BEGIN Data below

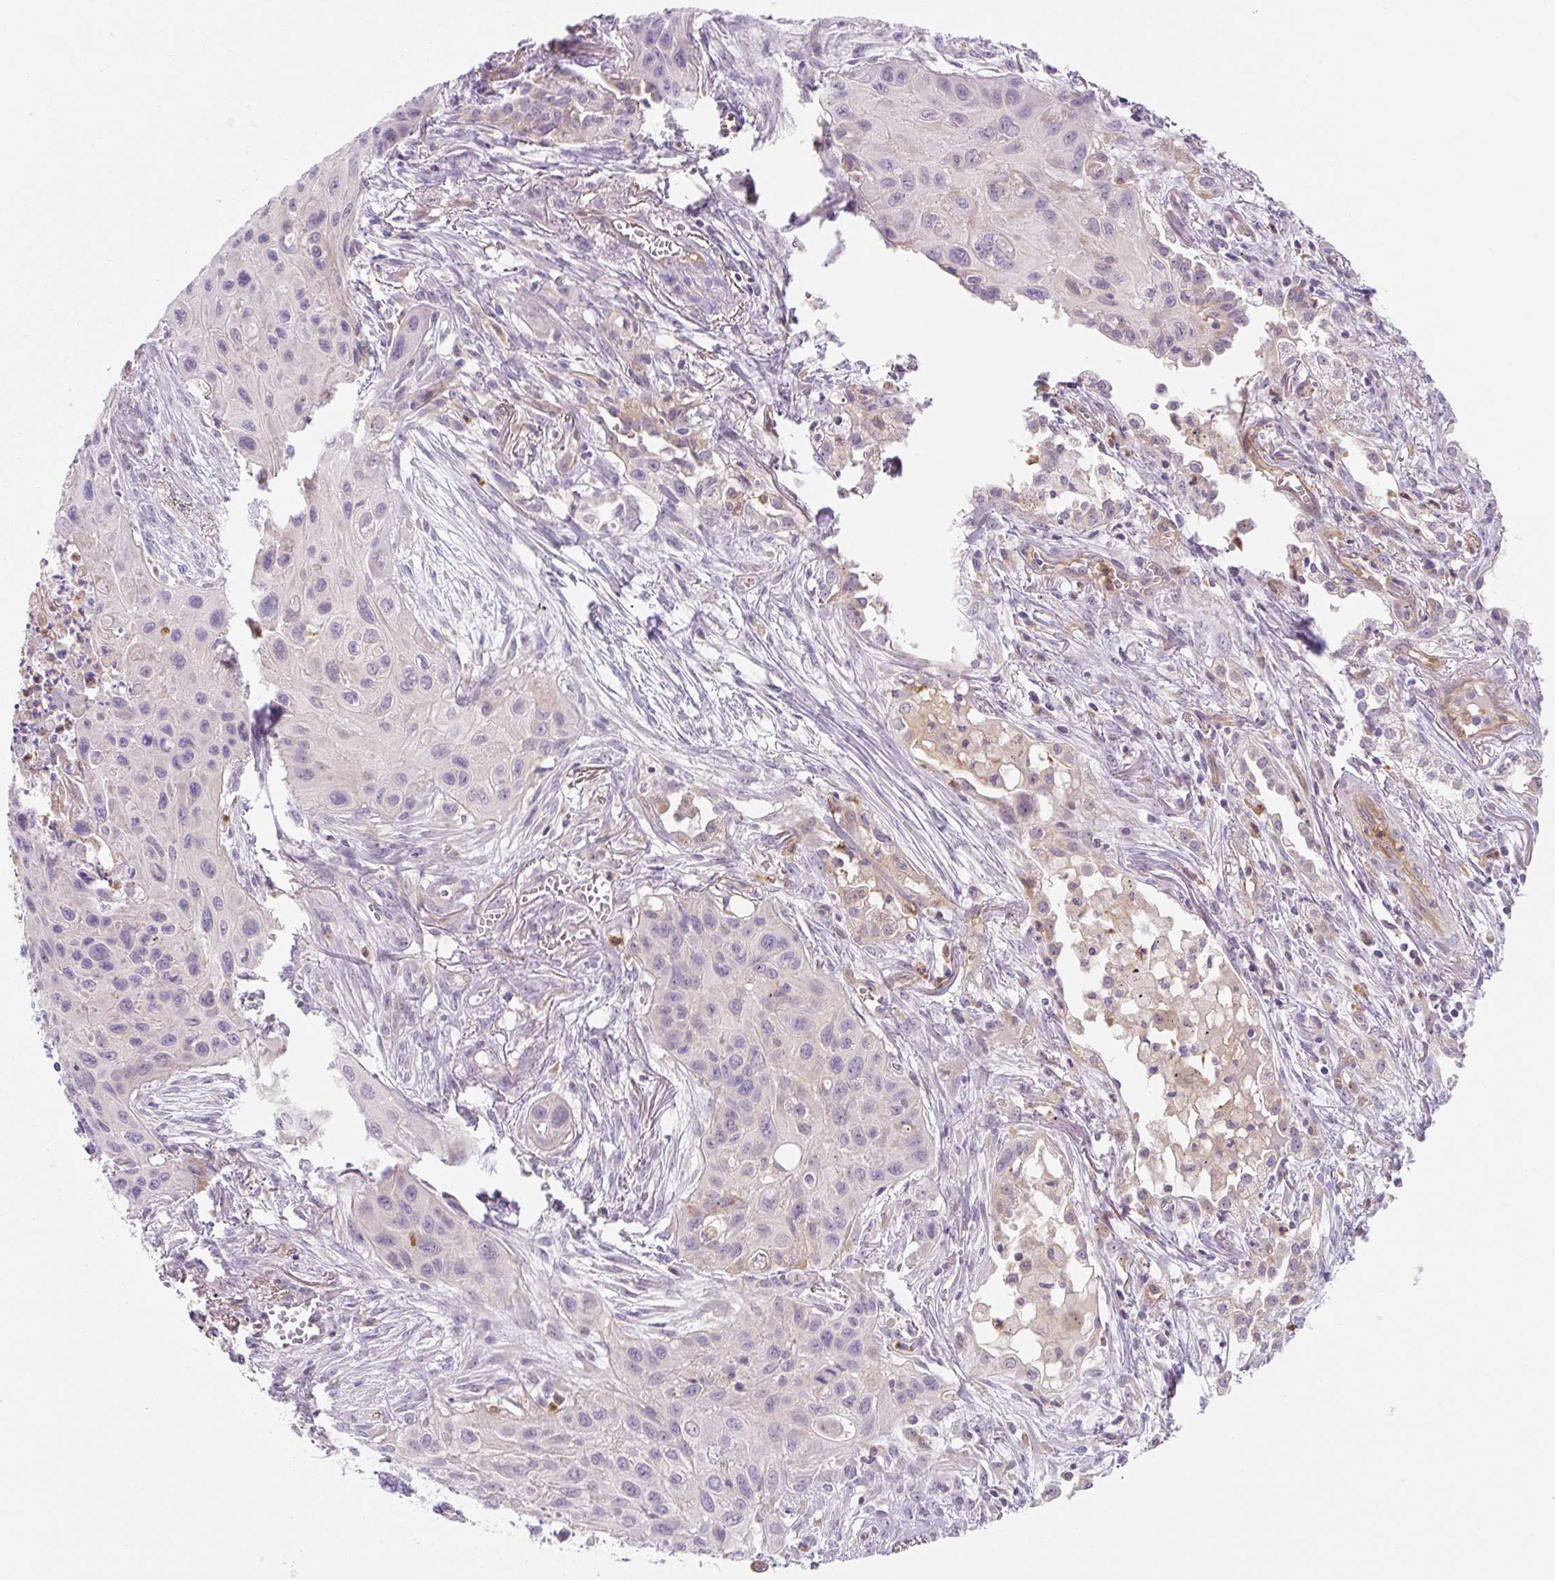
{"staining": {"intensity": "negative", "quantity": "none", "location": "none"}, "tissue": "lung cancer", "cell_type": "Tumor cells", "image_type": "cancer", "snomed": [{"axis": "morphology", "description": "Squamous cell carcinoma, NOS"}, {"axis": "topography", "description": "Lung"}], "caption": "Lung cancer was stained to show a protein in brown. There is no significant staining in tumor cells. (DAB immunohistochemistry, high magnification).", "gene": "OMA1", "patient": {"sex": "male", "age": 71}}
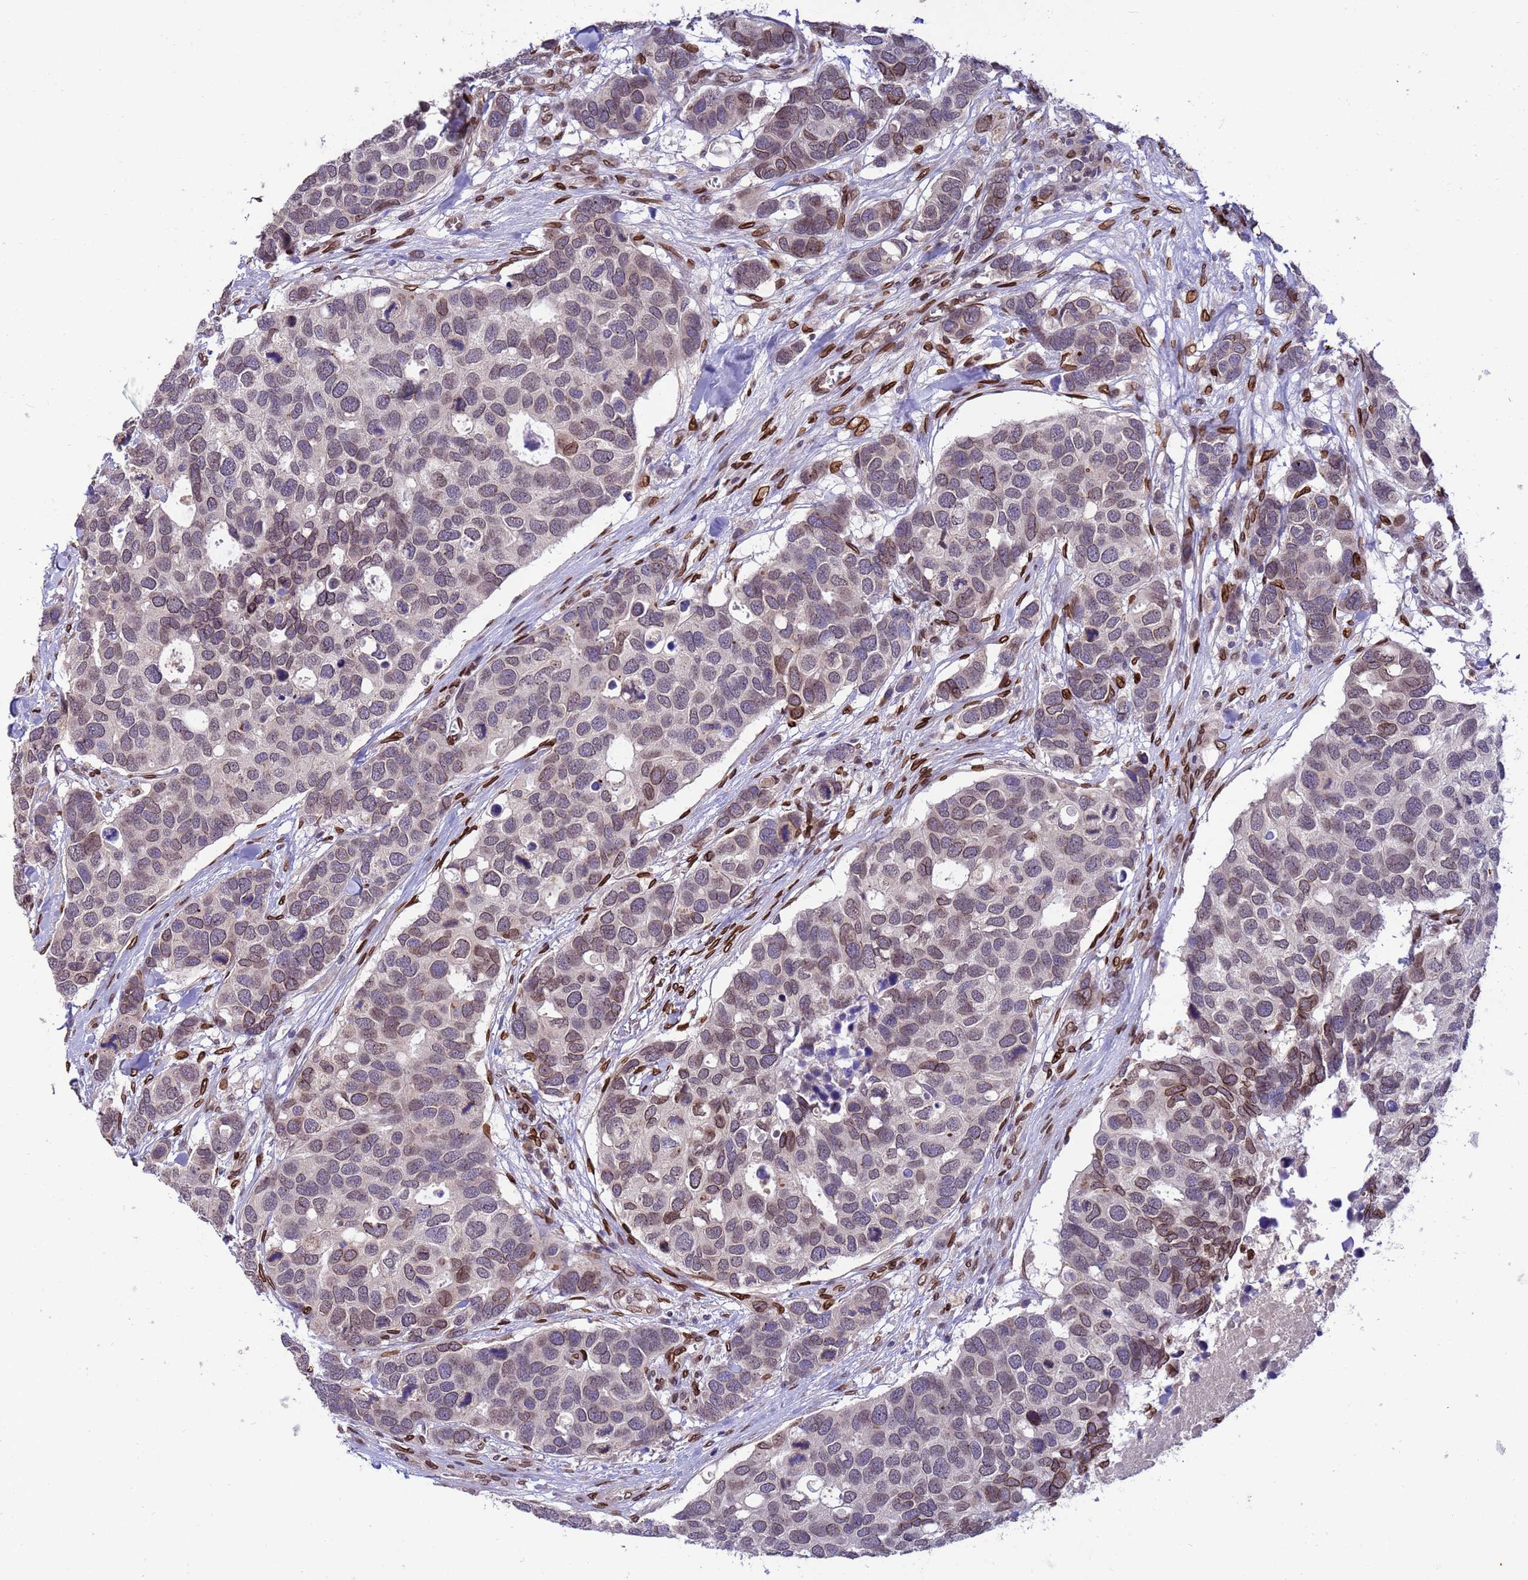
{"staining": {"intensity": "moderate", "quantity": "<25%", "location": "cytoplasmic/membranous,nuclear"}, "tissue": "breast cancer", "cell_type": "Tumor cells", "image_type": "cancer", "snomed": [{"axis": "morphology", "description": "Duct carcinoma"}, {"axis": "topography", "description": "Breast"}], "caption": "IHC of breast cancer (infiltrating ductal carcinoma) reveals low levels of moderate cytoplasmic/membranous and nuclear positivity in approximately <25% of tumor cells.", "gene": "GPR135", "patient": {"sex": "female", "age": 83}}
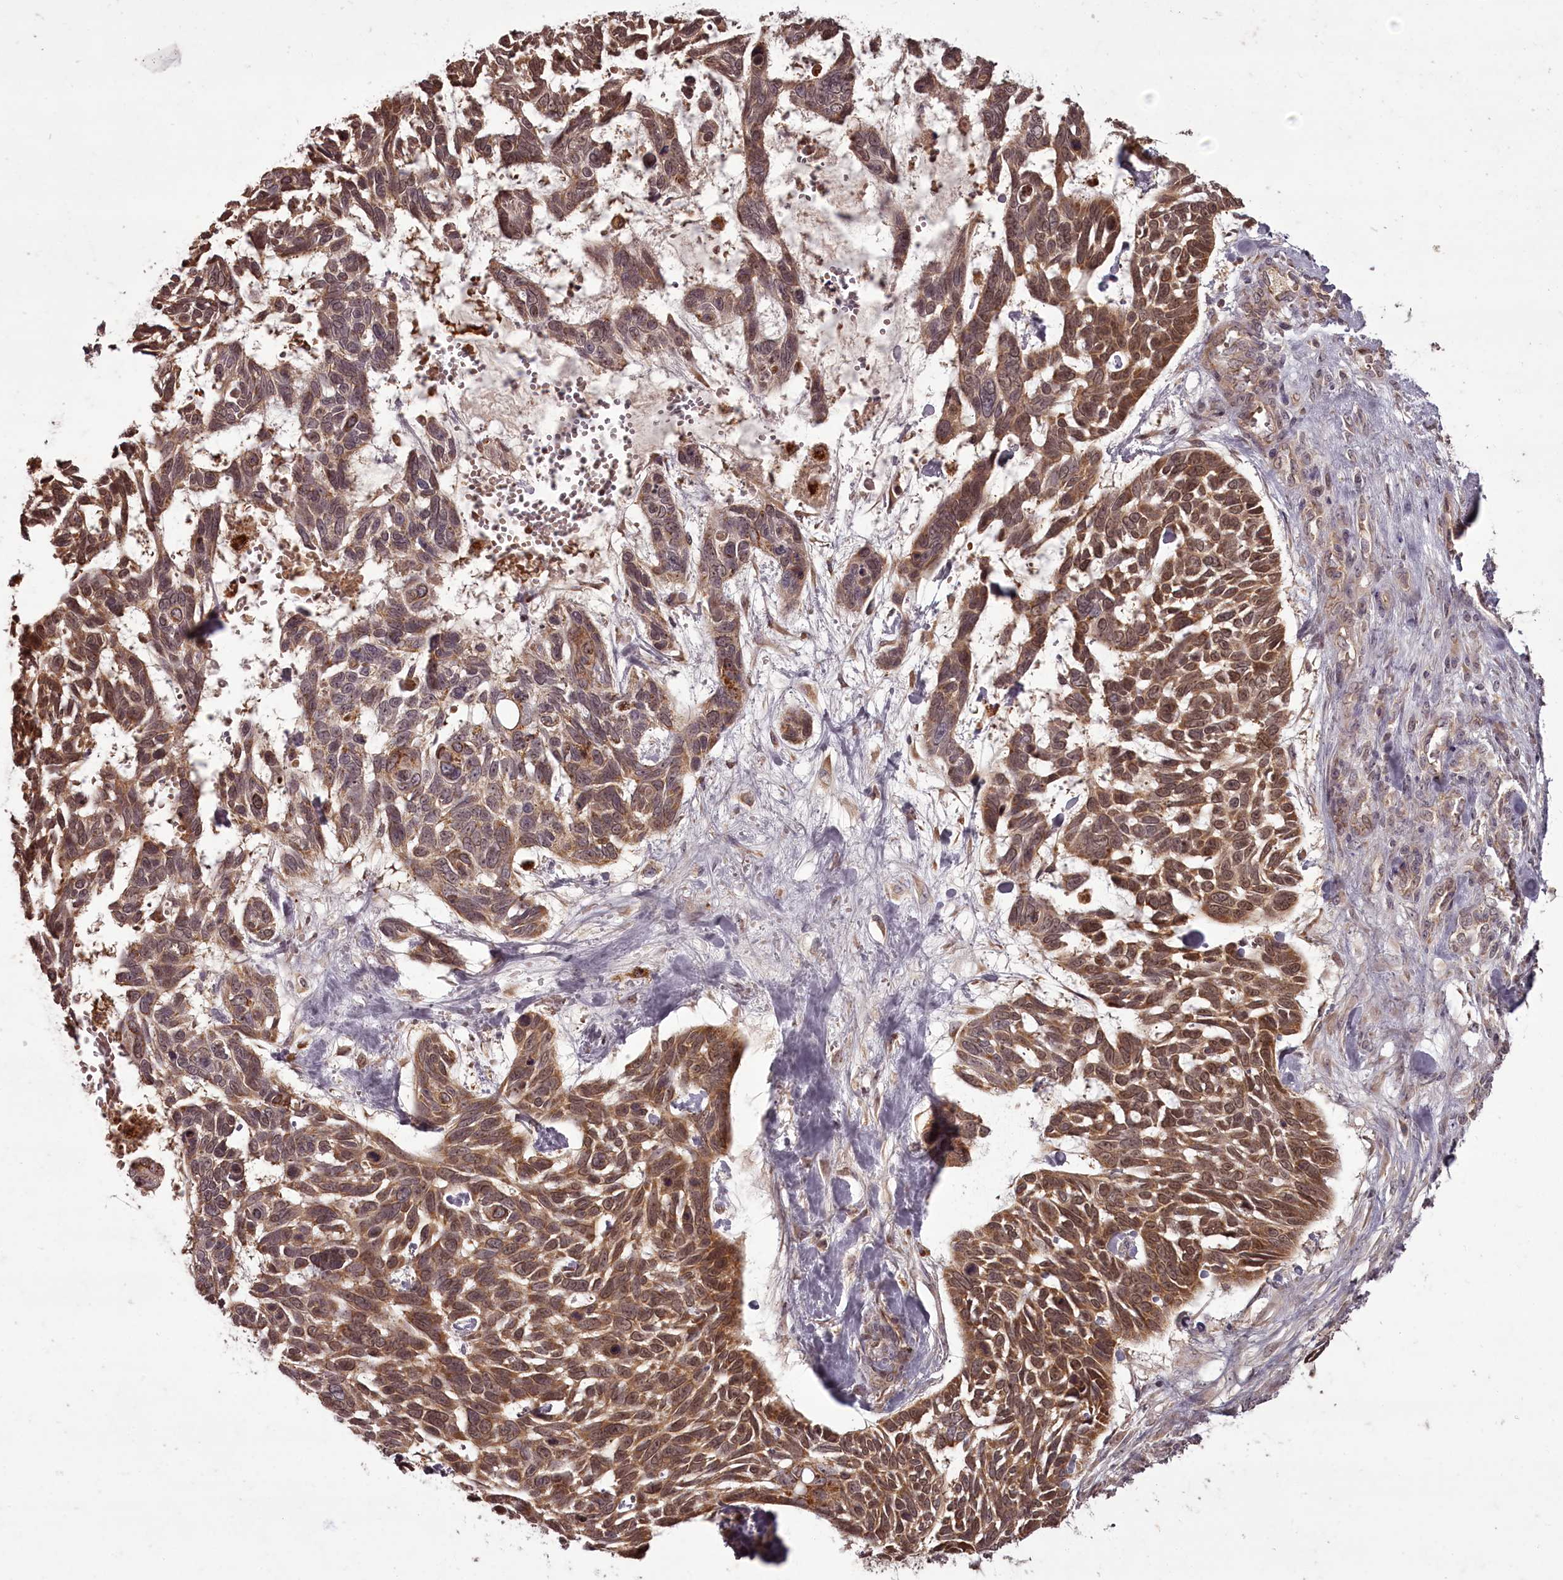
{"staining": {"intensity": "moderate", "quantity": ">75%", "location": "cytoplasmic/membranous,nuclear"}, "tissue": "skin cancer", "cell_type": "Tumor cells", "image_type": "cancer", "snomed": [{"axis": "morphology", "description": "Basal cell carcinoma"}, {"axis": "topography", "description": "Skin"}], "caption": "Basal cell carcinoma (skin) stained for a protein (brown) demonstrates moderate cytoplasmic/membranous and nuclear positive positivity in about >75% of tumor cells.", "gene": "PCBP2", "patient": {"sex": "male", "age": 88}}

END Data below

• **Instructions to follow**: In this exercise, set down all of the data exactly, without the pictures.

• **Output of the task**:
{"staining": {"intensity": "negative", "quantity": "none", "location": "none"}, "tissue": "lung cancer", "cell_type": "Tumor cells", "image_type": "cancer", "snomed": [{"axis": "morphology", "description": "Squamous cell carcinoma, NOS"}, {"axis": "topography", "description": "Lung"}], "caption": "Lung cancer was stained to show a protein in brown. There is no significant staining in tumor cells. (DAB immunohistochemistry, high magnification).", "gene": "OMA1", "patient": {"sex": "male", "age": 71}}
{"staining": {"intensity": "moderate", "quantity": "<25%", "location": "cytoplasmic/membranous,nuclear"}, "tissue": "breast cancer", "cell_type": "Tumor cells", "image_type": "cancer", "snomed": [{"axis": "morphology", "description": "Duct carcinoma"}, {"axis": "topography", "description": "Breast"}], "caption": "IHC of breast cancer (infiltrating ductal carcinoma) reveals low levels of moderate cytoplasmic/membranous and nuclear positivity in approximately <25% of tumor cells.", "gene": "GPR135", "patient": {"sex": "female", "age": 83}}
{"staining": {"intensity": "moderate", "quantity": ">75%", "location": "cytoplasmic/membranous,nuclear"}, "tissue": "skin cancer", "cell_type": "Tumor cells", "image_type": "cancer", "snomed": [{"axis": "morphology", "description": "Basal cell carcinoma"}, {"axis": "topography", "description": "Skin"}], "caption": "Basal cell carcinoma (skin) stained for a protein (brown) demonstrates moderate cytoplasmic/membranous and nuclear positive positivity in about >75% of tumor cells.", "gene": "PCBP2", "patient": {"sex": "male", "age": 88}}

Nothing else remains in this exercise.